2018 Equifax veri ihlali, 148 milyondan fazla kişinin kişisel olarak tanımlanabilir bilgilerini (PII) tehlikeye attı. Doğru şifreleme ve gözetleme süreçleri, bunun gerçekleşme şansını azaltırdı.

Süresi dolmuş bir site sertifikası, trafiğin on ay boyunca kontrol edilmeden geçmesine izin vererek, bir saldırganın tespit edilmeden müşteri bilgilerini sızdırmasına izin verdi. Veriler yüklenmeden önce şifrelenmiş olsaydı, bilgisayar korsanları yalnızca okunamayan şifreli metni açığa çıkarırdı.

Bulut verilerinin şifrelenmesi çok önemlidir, ancak araştırma yapılmazsa kör noktalar oluşturabilir. Araştırmalara göre, saldırıların %80'den fazlası artık şifreli kanallar üzerinden gerçekleşiyor. Kırmızı bayraklar, inceleme teknikleriyle ağ trafiğinin şifresini çözerek, inceleyerek ve görünürlük elde ederek belirlenebilir.
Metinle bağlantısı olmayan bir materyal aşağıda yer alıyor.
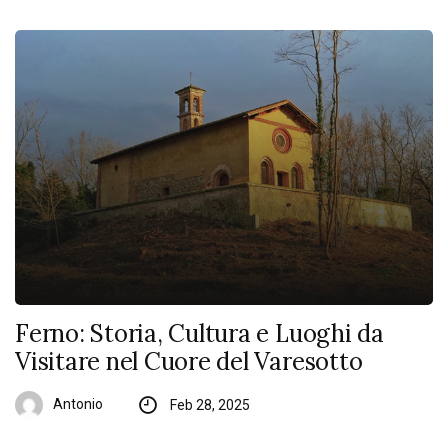
Ferno: Storia, Cultura e Luoghi da
Visitare nel Cuore del Varesotto
Antonio
Feb 28, 2025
Devam Eden Bulut Yolculukları, Şifrelemeye Daha Yakından Dikkat Edilmesini Gerektirir

Şirketler bulut yatırımlarını hızlandırıyor, ancak yaklaşık on kişiden yedisi (%68) bulut girişimlerini tamamlanmamış olarak görmeye devam ediyor. Bir uygulamayı şirket içi bir sunucudan bir bulut hizmetine taşıma gibi kolay meyveyi seçtikten sonra, artık daha sofistike ve iş açısından kritik bir altyapıyı aktarıyorlar, ancak bunun veri güvenliği üzerindeki etkilerinin boyutunu henüz kavramış değiller. .

Birkaç en iyi şifreleme uygulaması, kuruluşların günümüzün güvenlik ihtiyaçlarını anlamalarına yardımcı olabilir:

  • Şifreleme ve şifre çözme için hizmet ettikleri verilerle birlikte şifreleme anahtarlarını saklamaktan kaçının. Harici Anahtar Yönetimi (EKM) olarak da adlandırılan Kendi KMS'nizi Getirin (BYOKMS), mümkün olan en yüksek düzeyde bulut şifreleme güvenliği sunar.
  • Şifreleme anahtarlarını depolayan yazılım çözümleri, çeşitli altyapı düzeylerinde bozulabilir veya yanlışlıkla açığa çıkabilir. Anahtarları depolamak için donanım güvenlik modülü (HSM) gibi donanım liderliğindeki güvenilir bir uygulama ayarı kurun.
  • Çoklu bulut stratejisi izleyen çoğu kuruluşta, her bir bulut dağıtımı için ayrı ilkelere, denetim süreçlerine ve bireyselleştirilmiş güvenlik önlemlerine sahip olmak, riski ve maliyetleri artırır. Tüm genel bulut veya SaaS şifrelemesi için anahtar yönetiminin merkezileştirilmesi önerilen bir en iyi uygulamadır.
  • Hassas verilerle çalışan uygulamaların şirket içinde geliştirilmesi için gizli bilişimi kullanın. Burada uygulamalar, donanım tarafından yönlendirilen güvenli yürütme ayarlarında çalışır. Uygulama henüz tam olarak test edilmediğinden, bu tür senaryolarda buluttan yararlanmaktan kaçının.

Sarma

Bulut veri ihlalleri, günümüzün giderek hiper bağlantılı hale gelen dijital dünyasında kaçınılmaz bir gerçektir. Sıfır gün tehditleri nedeniyle bu saldırıları engellemek her zaman mümkün olmayabilir. Ancak, verilerinizi buluta taşımadan önce şifreleyerek koruyabilirsiniz. Kuruluşların ayrıca, özellikle bulutta yerel kuruluşlara yönelik güvenli erişim hizmeti ucu (SASE) gibi yeni ortaya çıkan güvenlik çözümleri aracılığıyla bulut içindeki iş yükü korumasına da dikkat etmesi gerekir.